Docking and scoring of submitted compounds (model #2408)

Receptor prep and docking model optimization
This work started with the 6LU7 complex structure, since I thought the conformation of the N3-bound structure would best accommodate growing the fragments from the Diamond screening hits. I began by modeling the 6LU7 non-covalent encounter complex using the deprotonated thiolate form of C145, which forms a good h-bond with the amide NH of the N3 ligand. I ran a 500 ns trajectory of the dimer with ligand bound in one site only, using Desmond MD with SPC waters. From this trajectory, I saved 5000 frames, and generated OEDocking/FRED grids for every frame (as well as for the xtal structure model), and docked the entire dsi_poised library (768 compounds) using the OpenEye FRED program.

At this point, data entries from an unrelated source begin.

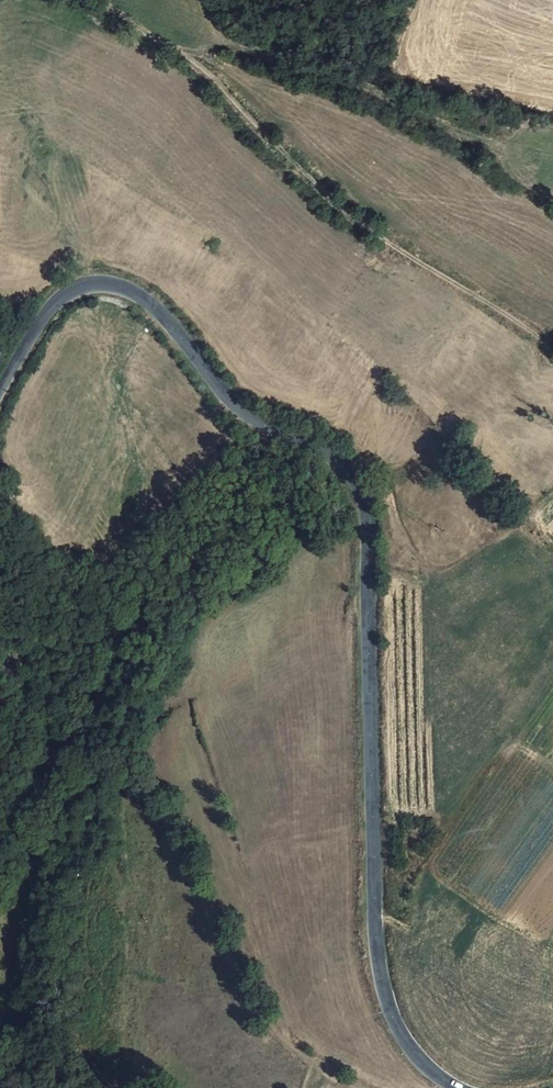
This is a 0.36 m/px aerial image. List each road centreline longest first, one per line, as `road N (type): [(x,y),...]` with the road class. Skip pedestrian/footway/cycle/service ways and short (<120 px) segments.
road 1 (secondary): [(457,1087),(419,1058),(383,987),(375,938),(367,521),(344,465),(241,411),(149,302),(105,281),(61,297),(0,390)]
road 2 (track): [(359,1087),(288,1052),(262,1023),(174,845),(111,767),(62,804),(0,898)]
road 3 (track): [(552,348),(365,233),(160,44),(89,0)]

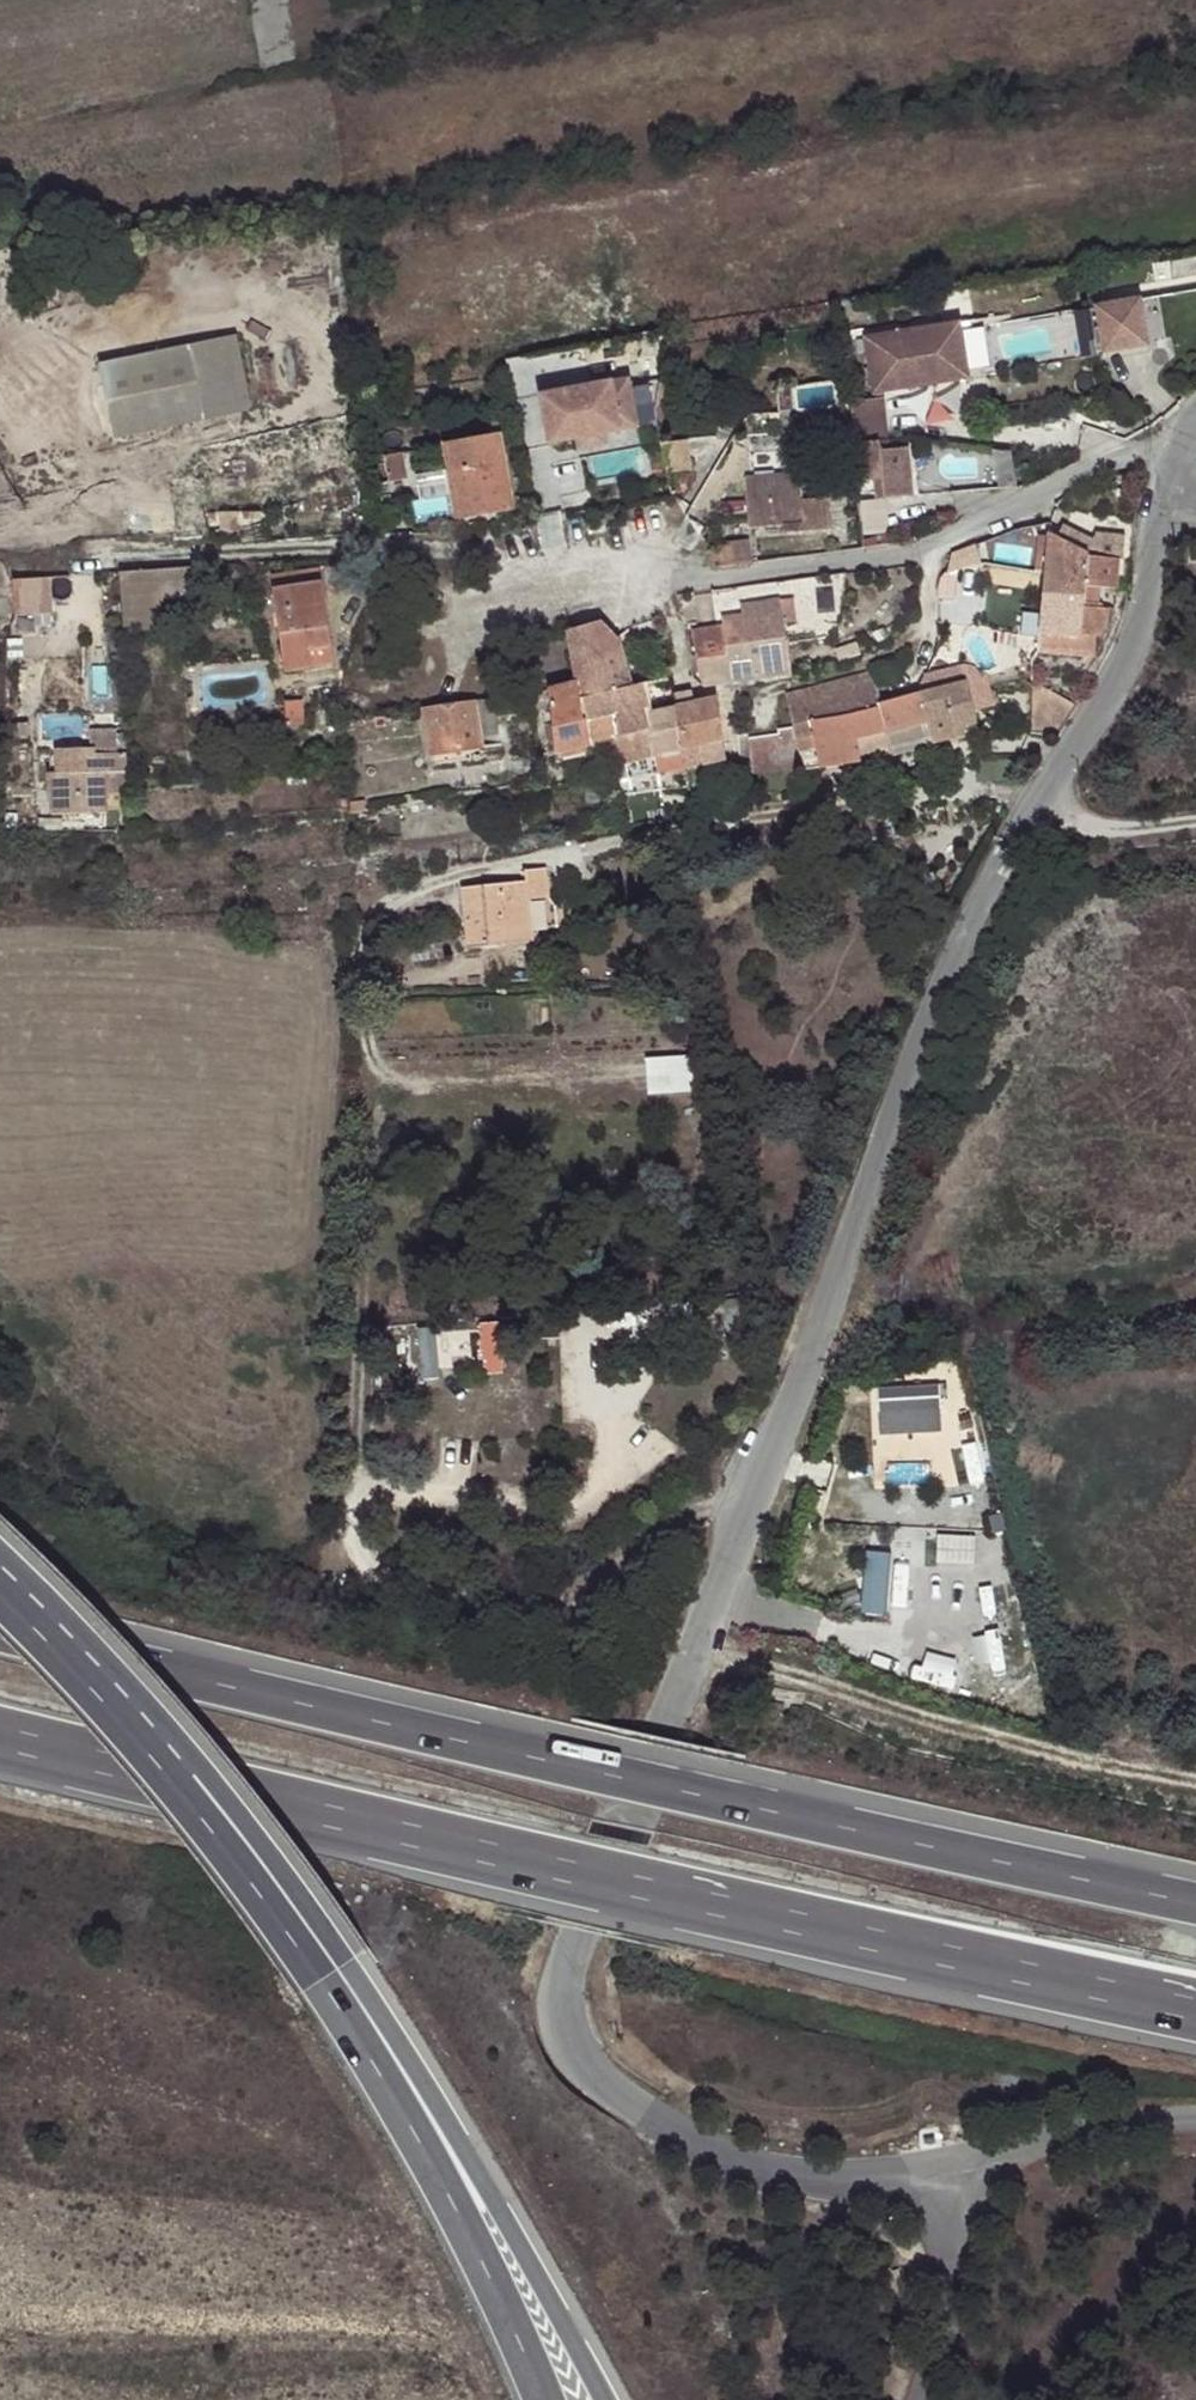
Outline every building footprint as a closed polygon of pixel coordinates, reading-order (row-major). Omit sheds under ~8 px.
[(1148,262),(1133,266),(1135,276),(1150,272),(1148,262)] [(1104,299),(1107,349),(1156,347),(1154,296),(1104,299)] [(889,340),(888,331),(863,336),(866,356),(890,352),(889,340)] [(938,382),(931,333),(889,340),(890,352),(866,356),(871,387),(895,383),(896,388),(938,382)] [(103,367),(118,441),(255,415),(239,341),(103,367)] [(536,388),(544,435),(577,430),(606,425),(636,420),(629,373),(536,388)] [(674,382),(662,380),(656,405),(670,407),(674,382)] [(895,383),(871,387),(873,399),(897,396),(896,388),(895,383)] [(606,425),(577,430),(579,443),(610,438),(606,425)] [(645,441),(593,451),(597,477),(650,467),(645,441)] [(914,486),(907,442),(879,447),(886,490),(914,486)] [(844,447),(834,447),(834,479),(844,479),(844,447)] [(412,460),(393,464),(397,489),(416,486),(412,460)] [(511,508),(503,461),(448,469),(450,479),(424,482),(427,503),(454,499),(458,517),(511,508)] [(805,523),(802,472),(748,474),(750,525),(805,523)] [(1052,536),(1089,554),(1092,542),(1058,526),(1052,536)] [(1045,558),(1047,534),(1038,533),(1037,557),(1045,558)] [(1052,536),(1047,534),(1045,558),(1044,572),(1043,580),(1086,584),(1086,582),(1095,583),(1117,585),(1119,556),(1089,554),(1052,536)] [(713,568),(738,565),(737,552),(728,552),(727,547),(712,548),(713,568)] [(210,591),(208,566),(161,569),(161,580),(188,578),(189,592),(210,591)] [(274,587),(322,583),(320,567),(272,573),(274,587)] [(14,580),(12,615),(52,612),(49,577),(14,580)] [(1043,580),(1038,629),(1097,633),(1104,625),(1106,617),(1104,607),(1093,605),(1084,604),(1086,584),(1043,580)] [(1093,605),(1095,583),(1086,582),(1086,584),(1084,604),(1093,605)] [(323,583),(322,583),(274,587),(280,650),(281,650),(283,667),(311,665),(310,647),(330,645),(323,583)] [(740,622),(781,615),(780,604),(780,602),(737,608),(740,622)] [(792,603),(780,604),(781,615),(784,615),(785,627),(795,626),(792,603)] [(1112,606),(1104,607),(1106,617),(1104,625),(1097,633),(1038,629),(1036,647),(1093,652),(1096,649),(1103,631),(1109,620),(1112,606)] [(729,680),(791,674),(785,627),(784,615),(781,615),(740,622),(721,625),(722,632),(697,636),(700,657),(696,658),(698,675),(717,674),(714,657),(726,655),(729,673),(729,680)] [(615,637),(600,619),(568,628),(577,682),(580,697),(582,697),(583,699),(610,693),(610,690),(612,689),(607,671),(614,669),(607,648),(616,640),(615,637)] [(612,689),(630,685),(618,639),(616,640),(607,648),(614,669),(607,671),(612,689)] [(332,663),(330,645),(310,647),(311,665),(332,663)] [(717,681),(729,680),(729,673),(726,655),(714,657),(717,674),(717,681)] [(921,672),(925,690),(958,682),(955,670),(953,664),(921,672)] [(969,666),(955,670),(958,682),(964,680),(973,714),(993,709),(989,690),(969,666)] [(879,701),(871,670),(790,693),(796,724),(804,769),(804,772),(857,761),(856,757),(852,738),(884,730),(877,701),(879,701)] [(964,680),(958,682),(965,712),(943,718),(946,728),(925,733),(928,741),(929,746),(958,739),(955,730),(975,725),(973,714),(964,680)] [(551,704),(555,751),(588,744),(583,699),(582,697),(580,697),(577,682),(548,688),(551,704)] [(630,685),(612,689),(610,690),(610,693),(612,692),(618,735),(651,727),(650,712),(652,712),(648,684),(648,682),(630,685)] [(877,701),(884,730),(884,732),(923,722),(925,733),(946,728),(943,718),(965,712),(958,682),(925,690),(879,701),(877,701)] [(693,702),(690,684),(670,689),(675,706),(683,749),(701,745),(722,740),(716,698),(693,702)] [(613,736),(618,735),(612,692),(610,693),(583,699),(588,744),(613,738),(613,736)] [(496,698),(475,701),(481,738),(502,735),(496,698)] [(1035,699),(1032,731),(1058,734),(1077,704),(1035,699)] [(475,701),(425,709),(434,765),(484,757),(481,738),(475,701)] [(675,706),(661,710),(652,712),(650,712),(651,727),(655,755),(682,749),(683,749),(675,706)] [(39,735),(37,720),(20,721),(21,737),(39,735)] [(925,733),(923,722),(884,732),(884,730),(852,738),(856,757),(888,750),(928,741),(925,733)] [(739,739),(744,779),(754,777),(759,777),(759,770),(804,769),(796,724),(781,727),(781,731),(749,737),(739,739)] [(655,755),(651,727),(618,735),(613,736),(613,738),(617,764),(625,762),(655,755)] [(97,732),(98,747),(103,748),(103,753),(125,751),(124,730),(97,732)] [(726,768),(722,740),(701,745),(706,772),(726,768)] [(103,748),(98,747),(65,750),(67,771),(57,772),(62,816),(107,812),(108,807),(106,793),(132,790),(130,751),(125,751),(103,753),(103,748)] [(659,782),(687,776),(683,749),(682,749),(655,755),(659,782)] [(630,794),(660,791),(659,782),(655,755),(625,762),(630,794)] [(595,779),(582,781),(586,805),(600,801),(597,785),(595,779)] [(108,807),(133,806),(132,790),(106,793),(108,807)] [(365,800),(354,802),(356,811),(367,810),(365,800)] [(52,828),(85,828),(83,819),(51,820),(52,828)] [(464,885),(470,947),(536,941),(532,900),(550,898),(547,868),(526,869),(527,880),(464,885)] [(448,900),(435,901),(436,909),(423,910),(424,920),(449,917),(448,900)] [(446,943),(416,947),(418,962),(448,958),(446,943)] [(652,1056),(655,1093),(698,1090),(695,1053),(652,1056)] [(424,1327),(425,1376),(442,1375),(441,1326),(424,1327)] [(883,1384),(886,1431),(946,1429),(944,1382),(883,1384)]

I calculated the ROC curves for recovering the non-covalent actives in the dsi_poised set published on the Diamond website. I computed the early enrichment factor for the top 100 ranked compounds, and found 3 frames that stood out as providing significant improvement over the performance of the x-ray structure model:

Frame #2408:

Ligand Preparation
Ligand protonation states were assigned using the OpenEye filter program with the -pkanorm option. Compounds with more than 8 rotatable bonds were excluded, and the remaining compounds were prepared using the OpenEye Omega program to generate conformations within an energy window of 5.0 kcal/mol.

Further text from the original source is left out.